• _What needs to be done_: Go through the entries below. Copy each line in which "yChannelSelector" appears.
═══ Provided records
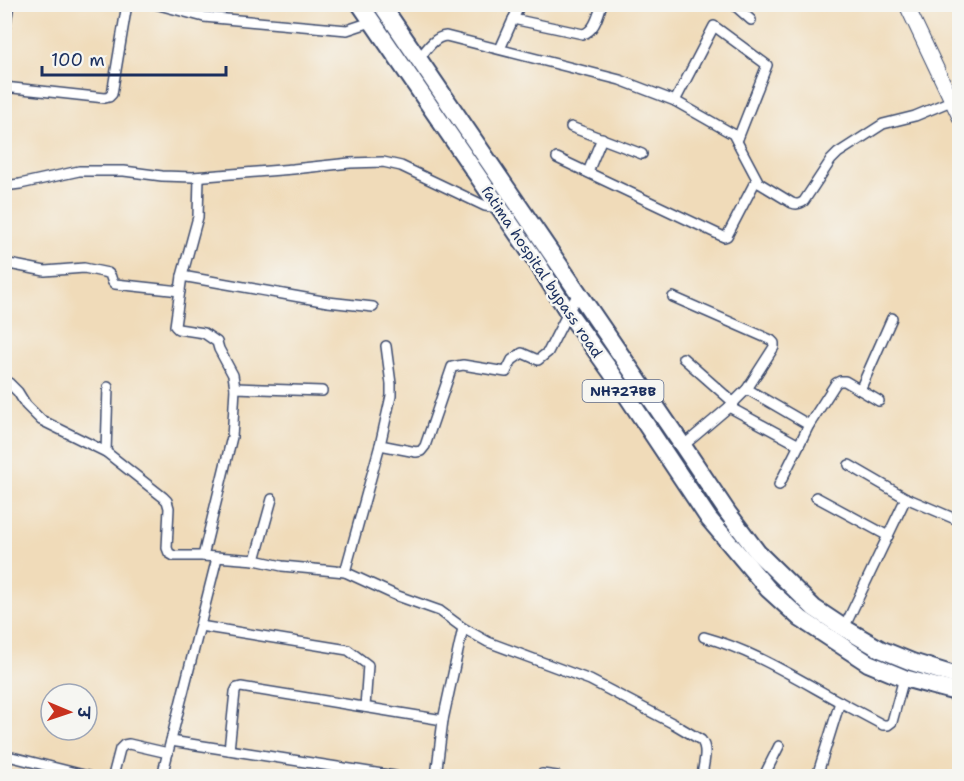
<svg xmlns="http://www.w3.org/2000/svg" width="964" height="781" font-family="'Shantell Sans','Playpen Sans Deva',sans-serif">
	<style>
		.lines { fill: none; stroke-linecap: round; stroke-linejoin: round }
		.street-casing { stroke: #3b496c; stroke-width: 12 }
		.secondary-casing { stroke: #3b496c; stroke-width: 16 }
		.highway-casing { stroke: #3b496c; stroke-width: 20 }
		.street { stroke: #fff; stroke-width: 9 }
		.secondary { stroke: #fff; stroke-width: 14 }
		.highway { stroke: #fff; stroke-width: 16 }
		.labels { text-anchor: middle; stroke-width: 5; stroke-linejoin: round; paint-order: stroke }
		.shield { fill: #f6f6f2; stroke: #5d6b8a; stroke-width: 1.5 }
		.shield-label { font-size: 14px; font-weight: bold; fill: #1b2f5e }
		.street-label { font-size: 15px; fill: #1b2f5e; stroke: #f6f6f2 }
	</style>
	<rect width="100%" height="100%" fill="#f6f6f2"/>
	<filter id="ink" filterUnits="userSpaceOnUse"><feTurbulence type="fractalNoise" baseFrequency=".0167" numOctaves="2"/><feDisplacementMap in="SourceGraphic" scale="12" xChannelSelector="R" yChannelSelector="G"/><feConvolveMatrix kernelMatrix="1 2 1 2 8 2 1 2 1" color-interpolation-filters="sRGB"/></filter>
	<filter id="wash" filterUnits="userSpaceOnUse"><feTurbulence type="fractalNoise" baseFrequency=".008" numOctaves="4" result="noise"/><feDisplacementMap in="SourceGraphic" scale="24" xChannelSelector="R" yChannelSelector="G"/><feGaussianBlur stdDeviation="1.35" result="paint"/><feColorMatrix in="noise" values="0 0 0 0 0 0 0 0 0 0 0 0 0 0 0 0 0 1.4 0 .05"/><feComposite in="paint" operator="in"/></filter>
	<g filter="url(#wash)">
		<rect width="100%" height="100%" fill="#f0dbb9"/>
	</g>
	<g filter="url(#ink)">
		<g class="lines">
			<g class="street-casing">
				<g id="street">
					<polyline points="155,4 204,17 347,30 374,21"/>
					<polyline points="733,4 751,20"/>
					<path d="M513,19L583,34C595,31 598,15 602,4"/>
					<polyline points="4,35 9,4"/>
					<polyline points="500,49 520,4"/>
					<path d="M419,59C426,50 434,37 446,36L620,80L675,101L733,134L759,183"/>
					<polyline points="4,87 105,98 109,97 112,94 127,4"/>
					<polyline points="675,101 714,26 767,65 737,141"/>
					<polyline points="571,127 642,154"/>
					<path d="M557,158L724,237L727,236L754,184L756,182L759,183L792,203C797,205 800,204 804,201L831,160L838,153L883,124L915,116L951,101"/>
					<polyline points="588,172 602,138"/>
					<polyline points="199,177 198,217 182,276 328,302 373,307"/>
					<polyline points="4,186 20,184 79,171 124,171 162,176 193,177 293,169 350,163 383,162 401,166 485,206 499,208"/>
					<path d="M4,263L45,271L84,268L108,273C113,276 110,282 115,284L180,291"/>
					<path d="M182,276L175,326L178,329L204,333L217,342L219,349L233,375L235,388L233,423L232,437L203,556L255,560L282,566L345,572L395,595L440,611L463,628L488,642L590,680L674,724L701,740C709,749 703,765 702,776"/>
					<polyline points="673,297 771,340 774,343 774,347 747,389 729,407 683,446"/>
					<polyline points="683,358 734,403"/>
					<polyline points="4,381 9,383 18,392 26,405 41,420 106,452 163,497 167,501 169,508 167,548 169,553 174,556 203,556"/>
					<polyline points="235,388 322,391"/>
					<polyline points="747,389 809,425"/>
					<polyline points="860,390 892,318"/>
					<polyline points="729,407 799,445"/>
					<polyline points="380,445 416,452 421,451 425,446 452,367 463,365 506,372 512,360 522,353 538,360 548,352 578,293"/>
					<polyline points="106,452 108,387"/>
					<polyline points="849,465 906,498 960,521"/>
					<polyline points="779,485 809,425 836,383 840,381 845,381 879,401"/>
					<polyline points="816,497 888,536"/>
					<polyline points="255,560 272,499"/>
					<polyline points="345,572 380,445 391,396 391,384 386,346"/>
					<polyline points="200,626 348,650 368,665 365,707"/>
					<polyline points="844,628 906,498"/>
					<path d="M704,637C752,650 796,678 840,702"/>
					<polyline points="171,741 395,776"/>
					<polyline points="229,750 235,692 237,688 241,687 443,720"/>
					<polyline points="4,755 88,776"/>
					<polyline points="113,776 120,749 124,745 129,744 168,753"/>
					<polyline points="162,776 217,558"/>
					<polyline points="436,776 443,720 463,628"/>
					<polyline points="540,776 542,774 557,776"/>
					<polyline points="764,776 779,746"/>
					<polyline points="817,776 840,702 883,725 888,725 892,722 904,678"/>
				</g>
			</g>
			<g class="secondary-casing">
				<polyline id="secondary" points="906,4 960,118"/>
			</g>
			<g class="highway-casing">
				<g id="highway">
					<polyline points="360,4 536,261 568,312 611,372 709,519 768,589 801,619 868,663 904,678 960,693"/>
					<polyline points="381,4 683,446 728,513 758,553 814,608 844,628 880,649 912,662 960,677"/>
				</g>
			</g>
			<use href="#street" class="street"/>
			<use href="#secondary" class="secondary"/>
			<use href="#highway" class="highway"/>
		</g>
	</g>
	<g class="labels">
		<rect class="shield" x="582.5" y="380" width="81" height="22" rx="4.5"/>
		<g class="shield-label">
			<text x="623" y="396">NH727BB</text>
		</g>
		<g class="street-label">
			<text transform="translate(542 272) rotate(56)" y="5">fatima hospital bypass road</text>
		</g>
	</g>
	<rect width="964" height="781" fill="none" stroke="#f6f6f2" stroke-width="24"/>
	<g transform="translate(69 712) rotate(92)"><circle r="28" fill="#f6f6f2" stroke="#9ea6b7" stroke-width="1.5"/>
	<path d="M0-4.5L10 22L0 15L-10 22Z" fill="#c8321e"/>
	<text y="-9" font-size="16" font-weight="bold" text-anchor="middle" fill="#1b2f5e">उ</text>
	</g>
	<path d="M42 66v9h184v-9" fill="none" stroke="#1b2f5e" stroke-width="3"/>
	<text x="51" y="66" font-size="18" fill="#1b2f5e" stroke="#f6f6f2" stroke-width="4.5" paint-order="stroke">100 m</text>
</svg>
══════
═══ Provided records
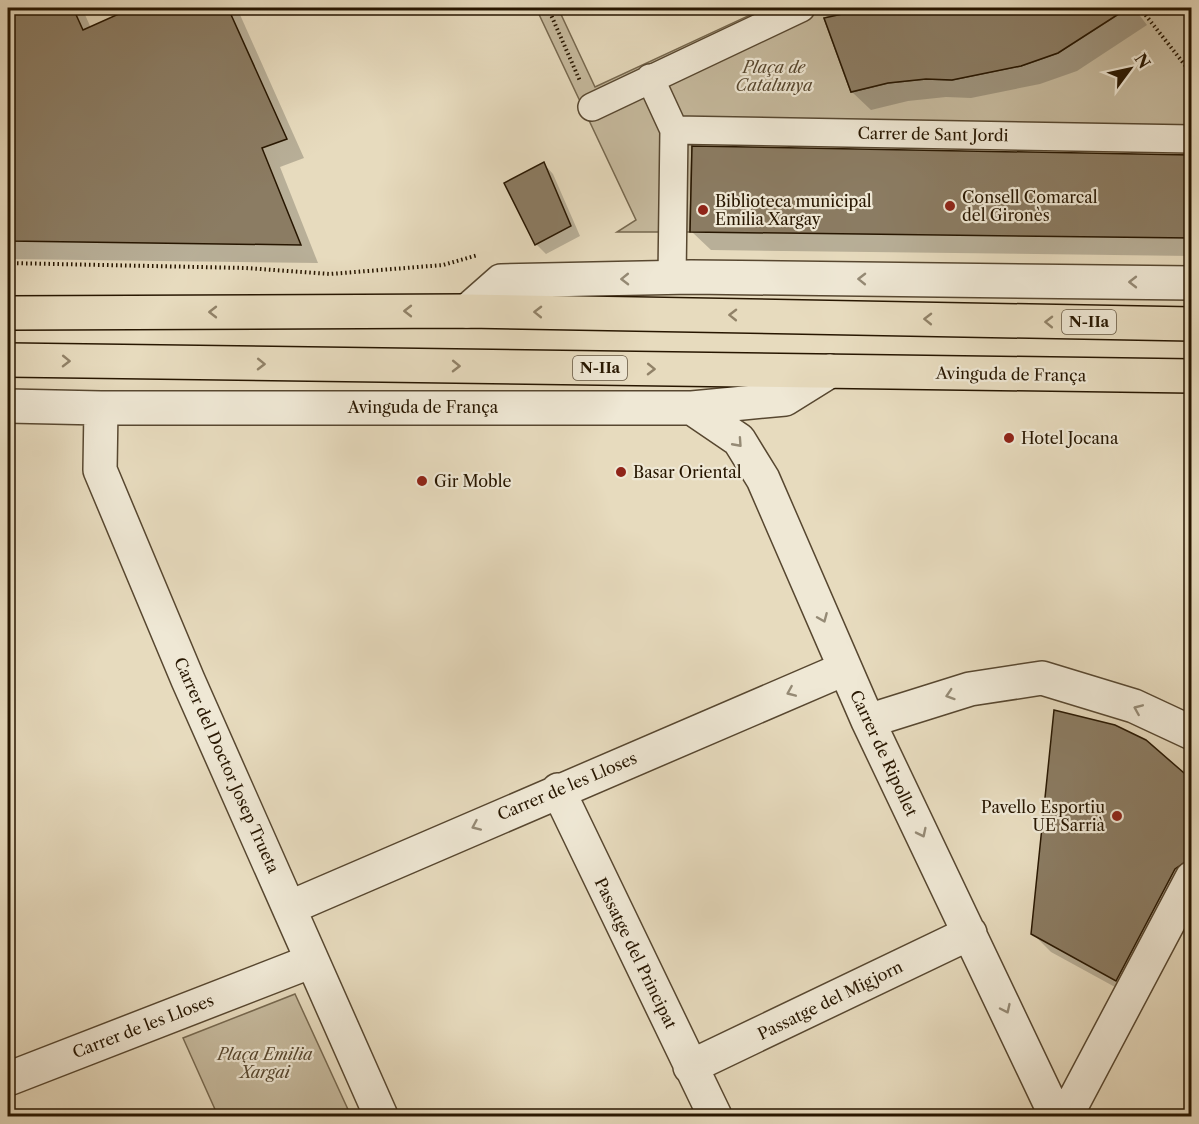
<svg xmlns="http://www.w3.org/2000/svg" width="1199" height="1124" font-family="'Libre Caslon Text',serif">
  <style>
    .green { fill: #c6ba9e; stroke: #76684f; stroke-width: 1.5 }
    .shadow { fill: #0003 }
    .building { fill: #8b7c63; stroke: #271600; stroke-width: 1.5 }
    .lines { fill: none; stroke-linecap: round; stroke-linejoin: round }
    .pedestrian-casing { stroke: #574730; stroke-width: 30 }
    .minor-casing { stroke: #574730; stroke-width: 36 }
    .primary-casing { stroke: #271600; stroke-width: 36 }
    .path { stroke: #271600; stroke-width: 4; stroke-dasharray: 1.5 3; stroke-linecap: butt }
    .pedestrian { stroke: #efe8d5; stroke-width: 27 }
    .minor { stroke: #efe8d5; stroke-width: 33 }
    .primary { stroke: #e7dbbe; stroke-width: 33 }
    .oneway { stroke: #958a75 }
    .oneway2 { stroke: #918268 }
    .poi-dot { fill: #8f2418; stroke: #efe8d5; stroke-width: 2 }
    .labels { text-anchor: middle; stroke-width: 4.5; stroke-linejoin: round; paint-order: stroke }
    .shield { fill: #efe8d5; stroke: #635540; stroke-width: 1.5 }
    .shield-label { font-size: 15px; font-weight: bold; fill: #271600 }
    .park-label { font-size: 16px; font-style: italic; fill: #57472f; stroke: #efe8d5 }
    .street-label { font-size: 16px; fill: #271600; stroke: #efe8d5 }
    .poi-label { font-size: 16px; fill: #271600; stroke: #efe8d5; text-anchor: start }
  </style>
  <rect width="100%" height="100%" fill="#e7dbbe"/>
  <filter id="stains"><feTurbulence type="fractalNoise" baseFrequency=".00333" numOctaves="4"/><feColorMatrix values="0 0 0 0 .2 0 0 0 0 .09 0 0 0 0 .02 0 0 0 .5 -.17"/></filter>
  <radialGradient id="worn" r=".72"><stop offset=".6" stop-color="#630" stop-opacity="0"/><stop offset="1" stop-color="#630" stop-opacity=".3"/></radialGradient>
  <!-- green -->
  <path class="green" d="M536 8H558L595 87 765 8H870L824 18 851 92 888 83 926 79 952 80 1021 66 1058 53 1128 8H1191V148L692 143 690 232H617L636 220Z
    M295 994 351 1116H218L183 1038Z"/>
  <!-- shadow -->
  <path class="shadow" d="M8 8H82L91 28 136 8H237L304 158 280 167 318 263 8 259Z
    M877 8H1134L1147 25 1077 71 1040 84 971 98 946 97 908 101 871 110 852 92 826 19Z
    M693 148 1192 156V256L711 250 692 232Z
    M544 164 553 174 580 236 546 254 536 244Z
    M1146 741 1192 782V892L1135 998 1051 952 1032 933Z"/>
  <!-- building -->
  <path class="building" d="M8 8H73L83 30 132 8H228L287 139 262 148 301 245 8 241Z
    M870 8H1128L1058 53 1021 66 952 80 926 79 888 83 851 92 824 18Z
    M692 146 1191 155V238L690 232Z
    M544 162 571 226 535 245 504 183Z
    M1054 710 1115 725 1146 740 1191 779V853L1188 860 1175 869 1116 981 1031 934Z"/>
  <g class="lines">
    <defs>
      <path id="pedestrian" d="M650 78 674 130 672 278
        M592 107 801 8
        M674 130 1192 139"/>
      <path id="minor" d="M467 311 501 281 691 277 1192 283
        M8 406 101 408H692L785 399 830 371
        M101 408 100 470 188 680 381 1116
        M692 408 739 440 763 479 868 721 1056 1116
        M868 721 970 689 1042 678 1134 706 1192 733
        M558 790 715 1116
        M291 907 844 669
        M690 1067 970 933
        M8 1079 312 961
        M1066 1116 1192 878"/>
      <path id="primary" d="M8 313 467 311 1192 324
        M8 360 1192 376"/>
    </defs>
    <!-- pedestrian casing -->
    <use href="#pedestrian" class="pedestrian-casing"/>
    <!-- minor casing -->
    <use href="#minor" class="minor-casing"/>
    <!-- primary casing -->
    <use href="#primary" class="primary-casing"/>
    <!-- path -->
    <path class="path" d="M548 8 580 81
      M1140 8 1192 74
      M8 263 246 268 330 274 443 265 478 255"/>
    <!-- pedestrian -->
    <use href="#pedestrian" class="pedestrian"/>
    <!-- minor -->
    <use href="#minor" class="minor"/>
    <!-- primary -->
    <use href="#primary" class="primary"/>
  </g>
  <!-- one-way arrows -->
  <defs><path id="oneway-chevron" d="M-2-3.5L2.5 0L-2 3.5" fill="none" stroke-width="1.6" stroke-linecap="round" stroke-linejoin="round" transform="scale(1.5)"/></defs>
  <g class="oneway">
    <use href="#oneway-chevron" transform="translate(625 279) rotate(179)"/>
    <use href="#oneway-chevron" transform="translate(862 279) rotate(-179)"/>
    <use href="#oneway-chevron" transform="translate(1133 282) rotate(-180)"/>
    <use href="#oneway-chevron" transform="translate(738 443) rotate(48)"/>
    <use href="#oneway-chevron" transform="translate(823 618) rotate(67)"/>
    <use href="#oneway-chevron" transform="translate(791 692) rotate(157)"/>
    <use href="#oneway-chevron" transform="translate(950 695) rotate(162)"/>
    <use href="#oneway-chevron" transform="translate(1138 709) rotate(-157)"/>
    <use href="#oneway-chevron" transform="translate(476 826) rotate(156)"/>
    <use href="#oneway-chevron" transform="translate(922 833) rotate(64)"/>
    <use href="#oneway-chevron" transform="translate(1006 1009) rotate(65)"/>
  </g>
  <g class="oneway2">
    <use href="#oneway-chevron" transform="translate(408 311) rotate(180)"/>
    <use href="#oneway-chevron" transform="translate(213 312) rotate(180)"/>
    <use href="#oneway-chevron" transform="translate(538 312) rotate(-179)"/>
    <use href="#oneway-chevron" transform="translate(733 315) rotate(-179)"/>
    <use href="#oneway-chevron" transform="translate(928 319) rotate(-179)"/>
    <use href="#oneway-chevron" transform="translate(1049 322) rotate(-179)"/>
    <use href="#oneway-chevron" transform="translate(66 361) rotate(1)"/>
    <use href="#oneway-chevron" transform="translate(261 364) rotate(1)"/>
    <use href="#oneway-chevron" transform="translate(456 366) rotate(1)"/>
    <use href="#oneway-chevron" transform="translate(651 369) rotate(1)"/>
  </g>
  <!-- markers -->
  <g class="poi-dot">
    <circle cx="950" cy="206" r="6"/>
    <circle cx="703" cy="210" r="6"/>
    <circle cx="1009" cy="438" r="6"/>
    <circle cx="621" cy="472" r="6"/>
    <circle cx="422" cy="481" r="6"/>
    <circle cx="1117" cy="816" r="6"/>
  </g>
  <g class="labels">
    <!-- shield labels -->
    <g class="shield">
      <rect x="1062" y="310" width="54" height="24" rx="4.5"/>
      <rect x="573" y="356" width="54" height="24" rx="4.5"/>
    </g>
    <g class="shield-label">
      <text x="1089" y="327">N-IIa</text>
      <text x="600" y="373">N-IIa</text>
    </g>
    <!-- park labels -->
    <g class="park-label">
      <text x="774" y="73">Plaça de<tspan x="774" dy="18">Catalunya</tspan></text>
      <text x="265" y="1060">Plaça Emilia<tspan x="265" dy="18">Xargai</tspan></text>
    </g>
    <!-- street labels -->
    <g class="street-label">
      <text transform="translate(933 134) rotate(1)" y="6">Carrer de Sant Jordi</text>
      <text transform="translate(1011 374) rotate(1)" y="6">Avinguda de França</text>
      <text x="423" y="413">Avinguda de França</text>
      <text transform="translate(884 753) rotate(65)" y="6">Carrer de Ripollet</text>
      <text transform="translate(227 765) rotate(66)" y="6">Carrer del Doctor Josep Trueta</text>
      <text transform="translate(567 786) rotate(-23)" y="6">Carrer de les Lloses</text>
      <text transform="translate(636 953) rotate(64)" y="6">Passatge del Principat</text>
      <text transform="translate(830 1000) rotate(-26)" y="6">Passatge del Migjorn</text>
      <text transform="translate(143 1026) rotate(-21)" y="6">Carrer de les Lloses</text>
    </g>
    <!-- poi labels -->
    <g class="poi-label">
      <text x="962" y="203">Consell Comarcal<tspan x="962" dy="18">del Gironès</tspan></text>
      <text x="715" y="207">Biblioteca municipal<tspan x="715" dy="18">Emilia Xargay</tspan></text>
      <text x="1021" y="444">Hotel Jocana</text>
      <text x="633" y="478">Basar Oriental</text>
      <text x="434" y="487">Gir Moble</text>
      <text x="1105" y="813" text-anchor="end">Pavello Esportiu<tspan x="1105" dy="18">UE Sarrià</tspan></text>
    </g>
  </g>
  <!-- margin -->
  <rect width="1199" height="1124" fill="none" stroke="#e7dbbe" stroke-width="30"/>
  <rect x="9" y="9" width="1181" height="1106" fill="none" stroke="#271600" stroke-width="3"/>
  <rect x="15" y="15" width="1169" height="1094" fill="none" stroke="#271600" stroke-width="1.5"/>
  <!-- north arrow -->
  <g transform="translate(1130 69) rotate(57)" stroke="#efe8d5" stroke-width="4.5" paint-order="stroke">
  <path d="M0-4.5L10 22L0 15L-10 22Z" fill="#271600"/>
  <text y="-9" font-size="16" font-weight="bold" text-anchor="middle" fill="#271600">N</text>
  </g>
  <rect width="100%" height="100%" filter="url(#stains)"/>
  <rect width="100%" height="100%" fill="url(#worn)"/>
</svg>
══════
• _Result_:
	<filter id="ink" filterUnits="userSpaceOnUse"><feTurbulence type="fractalNoise" baseFrequency=".0167" numOctaves="2"/><feDisplacementMap in="SourceGraphic" scale="12" xChannelSelector="R" yChannelSelector="G"/><feConvolveMatrix kernelMatrix="1 2 1 2 8 2 1 2 1" color-interpolation-filters="sRGB"/></filter>
	<filter id="wash" filterUnits="userSpaceOnUse"><feTurbulence type="fractalNoise" baseFrequency=".008" numOctaves="4" result="noise"/><feDisplacementMap in="SourceGraphic" scale="24" xChannelSelector="R" yChannelSelector="G"/><feGaussianBlur stdDeviation="1.35" result="paint"/><feColorMatrix in="noise" values="0 0 0 0 0 0 0 0 0 0 0 0 0 0 0 0 0 1.4 0 .05"/><feComposite in="paint" operator="in"/></filter>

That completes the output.